On Wednesday the company announced that it is reviewing strategic alternatives for is Sikorsky helicopter division, including a possible tax-free spin-off of the business. Sikorsky generates annual sales of about $7.5 billion, two-thirds of which comes from defense. It is, however, the smallest of UTC’s five major business units and represents about 11.5% of the conglomerate’s $65 billion in annual revenues.

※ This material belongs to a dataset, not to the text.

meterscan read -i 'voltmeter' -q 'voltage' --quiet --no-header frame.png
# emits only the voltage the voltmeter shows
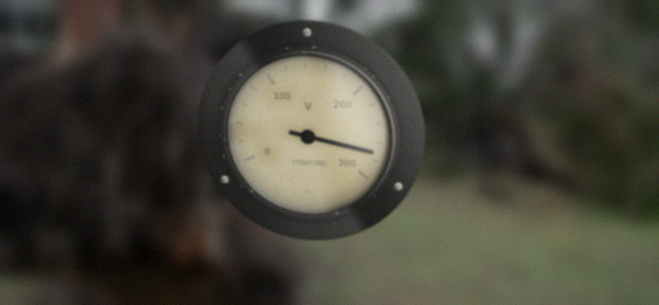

The big problem with any kind of separation is taxes. UTC has owned Sikorsky since 1929, and the tax basis for the division is very low and the appreciation is going to be very high. Add to that shrinking defense budgets and a note from Moody’s Investor’s Service on Thursday that a “potential spin-off of the Sikorsky helicopter business is yet another in a series of recent credit negative developments.” Ouch.
However, UTC has to do something. The company’s stock price, currently around $122, is considerably less than a sum-of-the-parts valuation of $161 a share reportedly calculated by Sterne Agee analyst Peter Arment last month.

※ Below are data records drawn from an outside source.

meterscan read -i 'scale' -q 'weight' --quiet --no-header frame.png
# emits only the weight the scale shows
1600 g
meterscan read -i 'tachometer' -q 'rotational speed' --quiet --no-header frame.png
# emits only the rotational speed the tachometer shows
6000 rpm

The sudden retirement of former CEO Louis Chenevert last November may have cleared the way for a divestment of Sikorsky, a move Chenevert said he would not consider. New CEO Gregory Hayes has no such qualms.
Shedding Sikorsky, which Arment calculated was worth $8 to $10 a share at a market cap of around $7.0 billion to $8.5 billion, will not have much impact on UTC and its $110 billion valuation. The move would be more symbolic than anything else.
As for the buyback, the total number of shares UTC is repurchasing represents about 1% of those outstanding. That is not enough to move the share price needle much.
Shortly after Friday’s opening bell, UTC traded up fractionally at $121.40, in a 52-week range of $97.30 to $124.45.